Martin Stollery
Academic
UK
Voted for
Film | Year | Director |
---|---|---|
Intolerance | 1916 | D.W. Griffith |
Man with a Movie Camera | 1929 | Dziga Vertov |
Duck Soup | 1933 | Leo McCarey |
Casablanca | 1942 | Michael Curtiz |
Andrei Rublev | 1966 | Andrei Tarkovsky |
Le Charme discret de la bourgeoisie | 1972 | Luis Buñuel |
HADUTHA MASRIYYA | 1982 | Youssef Chahine |
Come and See | 1985 | Elem Klimov |
Beau travail | 1998 | Claire Denis |
Gravity | 2013 | Alfonso Cuarón |
Comments
How can a list include no Lubitsch, no Hitchcock, no Rossellini, no Bresson, no Sembene, no Godard, no Varda, no Fassbinder, no Almódovar, no films featuring Asta Nielsen or Marlon Brando, and so few films from outside the global North? The agony of selection was compounded by the unreliability of memory and a painful awareness of how little I have seen. If I fulfil my viewing ambitions for the next ten years and the editors of Sight and Sound are kind enough to invite me to contribute to the 2032 poll, my list might be very different. To help me a little bit with this one, I deliberately excluded documentaries, having contributed to the 2014 Greatest Documentaries of All Time poll, although Man with a Movie Camera also appears here because it is more than a documentary. And as a British cinema specialist, I surprised myself by not including any British films, although some early Hitchcocks, several Powell and Pressburgers, Brief Encounter, Kind Hearts and Coronets, Performance and Trainspotting all came close.
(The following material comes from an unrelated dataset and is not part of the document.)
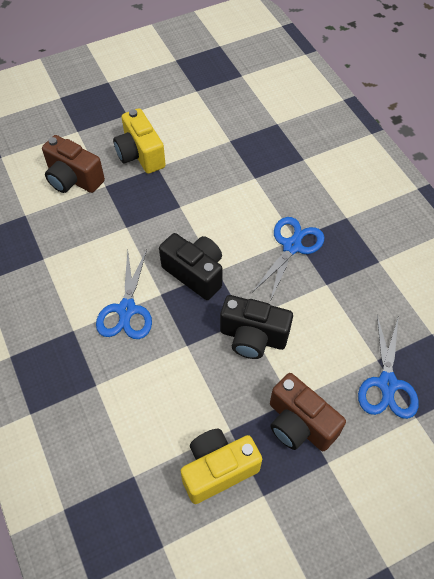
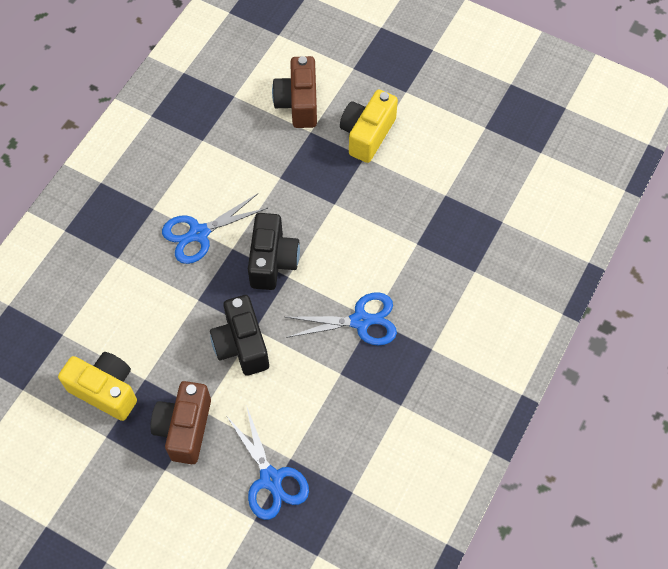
camera: 55 degrees right, 5 degrees up
blue scissors [358,315,419,419] -> blue scissors turned 90 degrees counterclockwise [226,405,309,520]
Of those I chose, Intolerance is the most enduring monument to Griffith’s problematic genius and a reminder of how much had already been achieved during the first twenty years of film history. Man with a Movie Camera emerged from a conception of cinema that will always be ahead of its time and is a perfect synthesis of the great filmmaking talents of Vertov, Kaufman and Svilova. Between them, Duck Soup and Casablanca epitomise so much that is extraordinary and immensely pleasurable about the many dimensions of classical Hollywood. Andrei Rublev is a mesmerising experience, part of the amazing 1960s efflorescence of art cinema, slow cinema before the term was coined, speaking to the compulsion to create timeless art and to faith, self-doubt and self-belief. Surrealism and cinema were made for each other, and of all the fantastic films Buñuel directed, The Discreet Charm of the Bourgeoisie remains the one for which I retain the most affection. Come and See is another testament to the Soviet Union’s indelible contribution to world cinema, the greatest (anti)war film ever, closely followed by Shepitko’s The Ascent. Youssef Chahine is a giant of world cinema; I vote for An Egyptian Story, the second in his semi-autobiographical Alexandria trilogy, because it offers a fascinating window into a playful yet intensely political oeuvre every serious cineaste should know about. I include Gravity because contemporary Hollywood also has its classics, and it is a reminder of how visceral and immersive the experience of going to the cinema can be. And Beau Travail is a languorous delight, a compelling but almost plotless feature film, with one of the greatest endings in the entire history of cinema.